Monday, June 16, 2014

One Thousand White Women by Jim Fergus (2010)

Subtitle: The Journals of May Dodd.

Fantastic book. I did not realize that this was going to be about exactly about the area I was going to visit.If I understood the premise correctly, this book was based on a small historical fact. I believe that the Cheyenne Chief might have really come to the US President with the proposal to send a thousand white women to get married to the Cheyenne and then the children would be US citizens and would help integrate the cultures. The author went on to imagine what it would have been like, if this really happened - at least with a few women.
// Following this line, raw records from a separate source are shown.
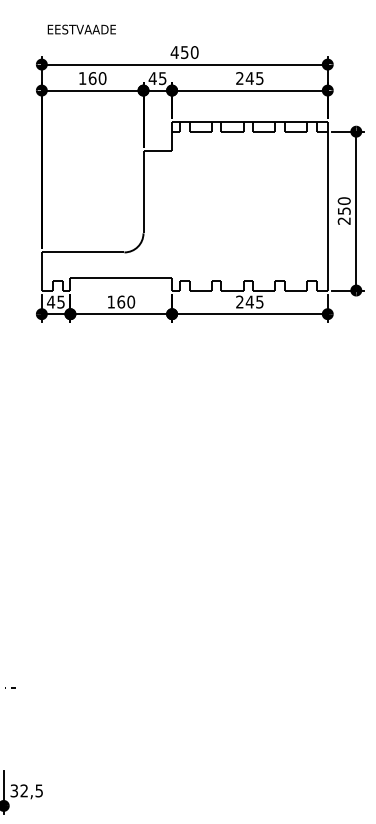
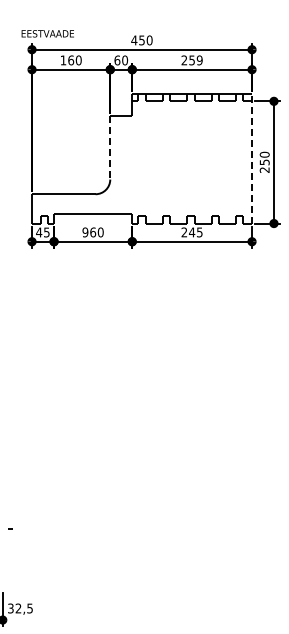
text: (81, 29) -> (47, 33), moved
text: (158, 78) -> (121, 60), 45 -> 60
text: (254, 78) -> (195, 60), 245 -> 259
line: (143, 191) -> (110, 147), solid -> dashed
line: (328, 205) -> (252, 158), solid -> dashed
text: (111, 302) -> (85, 232), 160 -> 960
May Dodd is the main character, who has been put in an insane asylum for being promiscuous, because she chose a man that was not in the same class as her family, though she had two kids with him and was monogamous. When the government offers her a way out by going out west to marry a savage and bring the white culture to the heathens, she takes it. There is a trainload of women, who are escaping something to take on this adventure - two Irish twin sisters who get an out of jail free card, an English bird watcher who has run out of money, a former slave, a southern belle who has been jilted by her fiance when her father loses everything after the Civil War. They volunteer to be wives to the Indians and to bear a child with them.

I wish I had more time to do this book justice. In a sense it was one of those white person gets raised by the Indians story and takes on their wisdom, but this was a whole group of women, who became part of the Cheyenne tribe and most integrated quite well. Though they were supposed to "civilize" the Indians, they learn that the Indian way of life makes a lot of sense. Of course this story doesn't end well, as the US government renigs on the promises it has made the Indians, and they are all forced to live on reservations. I saw the current reservation outlines in the map of Montana, when I visited last week, and some of the Crow and Cheyenne history at a museum in Billings, MT.

Very touching, a good sense of Indian daily life, the historical time period and the injustices of the white US government. It included the role religious teachers played and the difficulty of women to adjust to the wild west. Custer was the only historical figure who's name I recognized, though I later found out May's husband - Chief Little Wolf was also a historical figure.

Definitely a candidate for gifting to others.